Ainsi, par délibération du 27 septembre 2013, le Conseil de communauté a adopté un nouveau dispositif de bases minimum de CFE qui vise :

  • au maintien du niveau de cotisation de la première tranche d’imposition (chiffres d’affaires inférieurs à 100 000 €) ;
  • à l’allègement de la cotisation de la deuxième tranche d’imposition (chiffres d’affaires compris entre 100 000 € et 250 000 €) ;
  • à l’institution de la 3e tranche d’imposition (chiffre d’affaires supérieur à 250 000 €) pour mieux répartir l’effort en fonction de la capacité contributive ;
  • tout en assurant la neutralité financière pour le budget de La Cub.

Le montant de la troisième tranche (chiffre d’affaires supérieur à 250 000 €) a donc été fixé à 5 000 €, ce qui a permis de diminuer la base taxable de la seconde tranche de 3 818 € à 2 800 €.
Cette décision avait pour ambition de mieux répartir l’effort contributif à dispositif législatif constant, mais également d’assurer la neutralité financière pour La Cub, pour ne pas reporter la charge sur les ménages.
Des dispositions visant à améliorer les échanges d'information, notamment en matière fiscale, entre les services de la Direction Régionale des Finances Publiques et les services de La Cub ont donné lieu à contractualisation pour éviter que ce genre de situation ne se reproduise.
Par courrier, le Président de La Cub a informé les acteurs économiques potentiellement concernés par ce nouveau dispositif : la Ronde des quartiers, la Chambre de commerce et d’industrie de Bordeaux, la Chambre des métiers de la gironde, le Medef Gironde, la Confédération générale du patronat des petites et moyennes entreprises, la Fédération française du bâtiment de la gironde, l’Union professionnelle artisanale de la gironde et la Confédération de l’artisanat et des petites entreprises du bâtiment.

Rappel

Par délibération du 24 septembre 2010, La Cub avait reconduit l’exonération de CFE à 100 % pour 5 ans, pour les créations et extensions d’établissements en zones urbaines sensibles (ZUS).

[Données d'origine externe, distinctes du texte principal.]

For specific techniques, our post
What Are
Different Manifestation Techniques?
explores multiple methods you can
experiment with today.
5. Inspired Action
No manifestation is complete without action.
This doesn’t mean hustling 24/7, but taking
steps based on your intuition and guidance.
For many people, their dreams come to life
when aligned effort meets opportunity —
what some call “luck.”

Sont concernées les zones de Beaudésert à Mérignac, Alouette Haut Livrac à Pessac, Thorez Goélands à Bègles, Paty Montmousseau à Bègles, Saint-Michel à Bordeaux. Il est rappelé aux contribuables concernés que cette exonération n'est possible que sur base déclarative et qu'ils doivent se rapprocher des services des impôts des entreprises à l'occasion de la réception du rôle d'imposition de CFE.